EDITORIAL: The statement by the Resident Representative of the International Monetary Fund (IMF) in Islamabad on 23 August, a week after the caretaker cabinet took oath, reminding the government of its pledge to keep all state-owned entities (SOEs) under finance ministry’s oversight indicates that the Fund staff’s mood not to allow any waivers on the measures agreed and documented in the Stand-By Arrangement (SBA) including phasing out of harsh upfront conditions remains unchanged; and needless to add has remained unchanged since March 2022 when the sixth review under the now suspended Extended Fund Facility (EFF) programme was due.
The next two finance ministers – Miftah Ismail and Ishaq Dar – attempted to renegotiate the conditions; however, Ismail correctly gauging the Fund staff mood capitulated by August last year reflected by the seventh/eighth review agreed while Dar not only failed to implement the agreed conditions but proceeded to violate them at a massive cost to the country’s economy, thereby forcing the then Prime Minister Shehbaz Sharif to directly intervene in the matter to avert the looming threat of default.

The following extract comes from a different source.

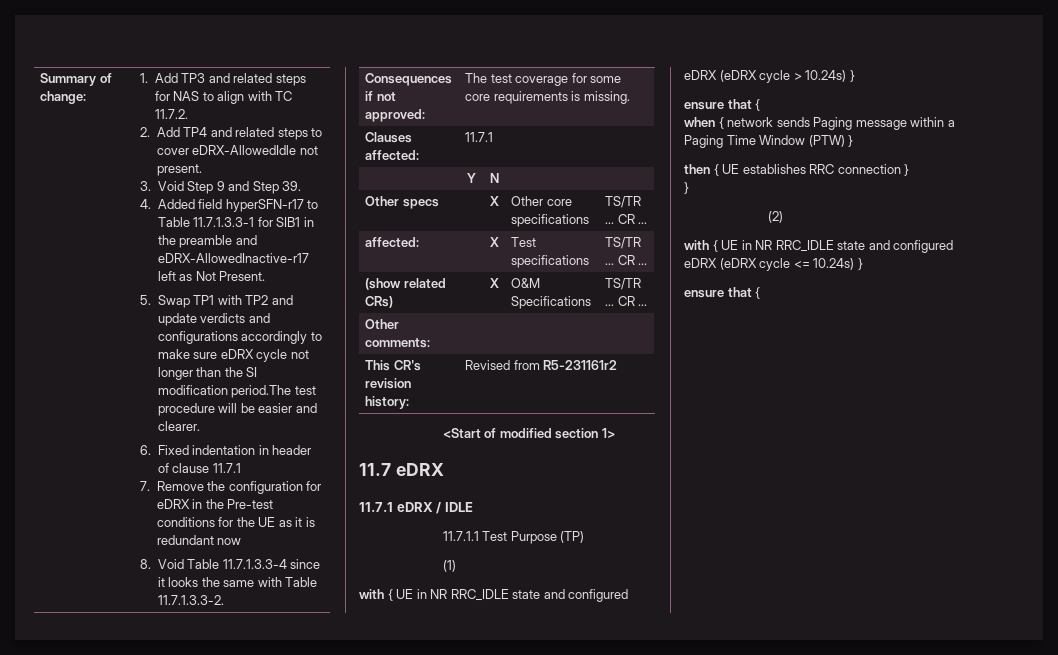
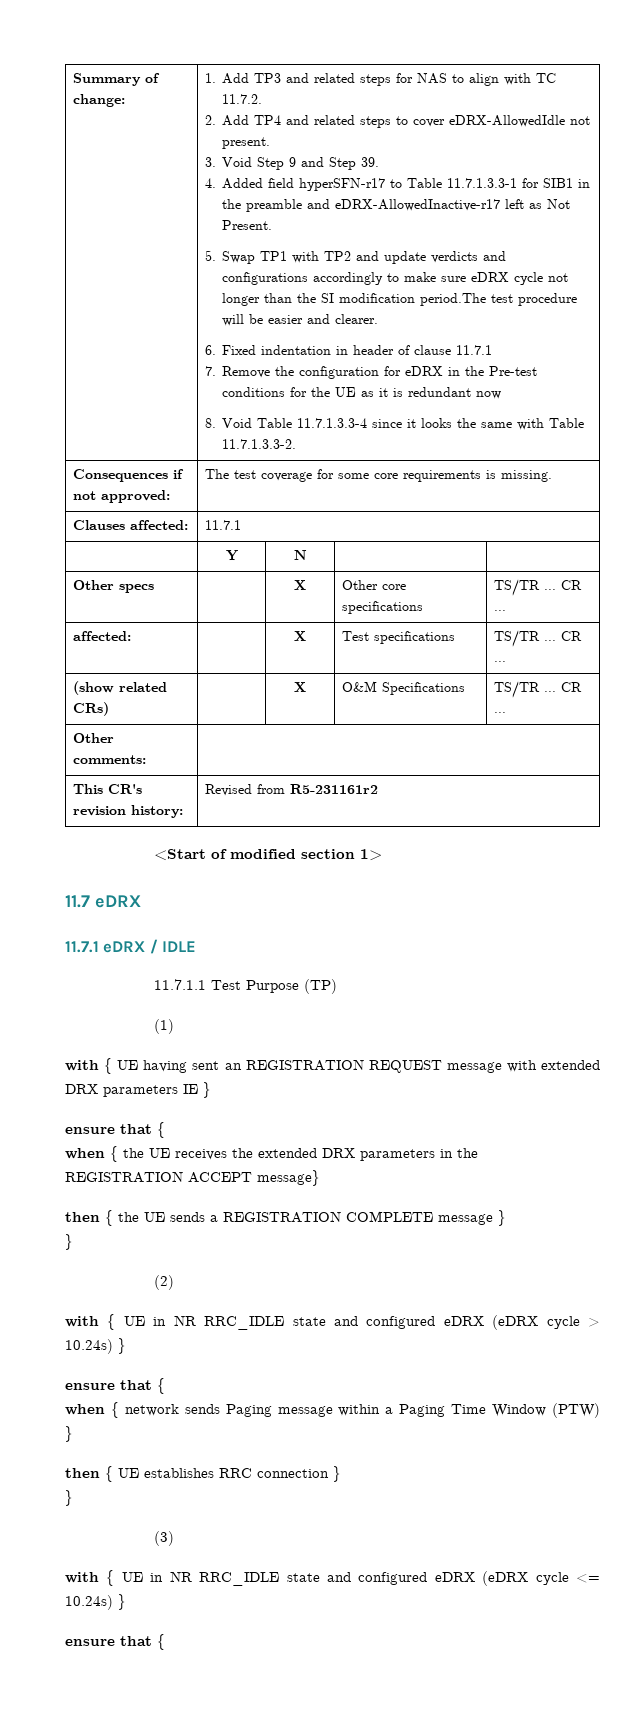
(456, 566) none -> [65,1058,600,1074] [65,1082,211,1098] [65,1122,165,1138] [65,1146,478,1162] [65,1170,320,1186] [65,1210,506,1226] [65,1234,73,1250] [153,1275,174,1290] // with { UE having sent an REGISTRATION REQUEST message with extended DRX parameters IE } // ensure that { // when { the UE receives the extended DRX parameters in the REGISTRATION ACCEPT message} // then { the UE sends a REGISTRATION COMPLETE message } // } // (2)
[767,211,783,223] (2) -> [153,1531,174,1546] (3)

In this context, it is relevant to note that the outgoing government agreed to the following three reform measures to improve fiscal transparency and effectiveness in the Memorandum of Economic and Financial Policies: (i) creation of “a Central Monitoring Unit (CMU) within the Ministry of Finance (MoF) in September 2022 to improve SOE monitoring and oversight functions and provide better analysis at the aggregate SOE level.
The CMU’s full operationalization will be completed with the hiring of the needed staff and publish its first periodic report on the performance of SOEs, in terms of section 31(3) of the new SOE law, using latest available data (a structural benchmark to be implemented by end-November 2023; (ii) ongoing efforts to “fully operationalize our treasury single account (TSA-2) by end-October 2023.
To support our cash management and forecasting efforts, which are necessary to benefit from the TSA and allow for more efficient debt and cash management, we have created the Treasury and Cash Management Unit and the Cash Forecasting Unit in the Federal Treasury Office in Islamabad;” and (iii) “To enhance transparency in all public procurement and with Technical Advisory support from the World Bank, the Public Procurement Regulatory Authority (PPRA) launched and piloted the e-Procurement System in early March 2023 with the health and education ministry as well as Punjab province.
We will fully roll out the system at the federal and provincial levels by end-December 2023. Leveraging the new regulations for publication of beneficial ownership information of Covid-related awarded procurement, the PPRA will have access to relevant databases on beneficial ownership, tax, and national ID registries, and make key and relevant information on procurement contracts publicly available.”
The deadlines agreed in the memorandum indicate that the caretaker government, particularly the ministry of finance would have a challenging task to not only complete the hiring process for the CMU by end-November, but also complete a more challenging task of fully operationalizing the single treasury account and not only to allow public access to beneficial ownership but also fully roll out the e-procurement system by end December in all four provinces as well as the federal government – measures that would require time.
At present, the only SBA conditions that are being seamlessly implemented relate to administrative measures to pass on the hike in the international price of fuel (with a petroleum levy adjustment if required to reach the budgeted target of 869 billion rupees under this head) and electricity tariff with Nepra indicating that it would allow an additional quarterly tariff adjustment of 2.31 rupee per unit for six months to generate 146 billion rupees shortfall in the fourth quarter of 2023 against the distribution companies proposal to raise tariffs by 5.41 rupee per unit.
The outcome would be a further rise in domestic inflation that is already hitting the poor and vulnerable as well as the lower to middle earners particularly hard.
At the same time, the contractionary fiscal and monetary policies without a commensurate reduction in government expenditure and nearly 85 percent of all foreign exchange reserves sourced to external borrowings is putting further pressure on the external account – a pressure exacerbated by the Fund’s demand to remove some of the administrative restrictions on imports which may raise revenue but would put pressure on the balance of payments.
There is an emergent need for the caretakers to take all stakeholders on board and seek voluntary sacrifices in terms of their budgeted expenditure that would generate a little leverage with the Fund instead of continuing to focus on raising tax revenue, given that 85 percent of reliance is not on ability to pay taxes but on indirect taxes whose incidence on the poor is greater than on the rich.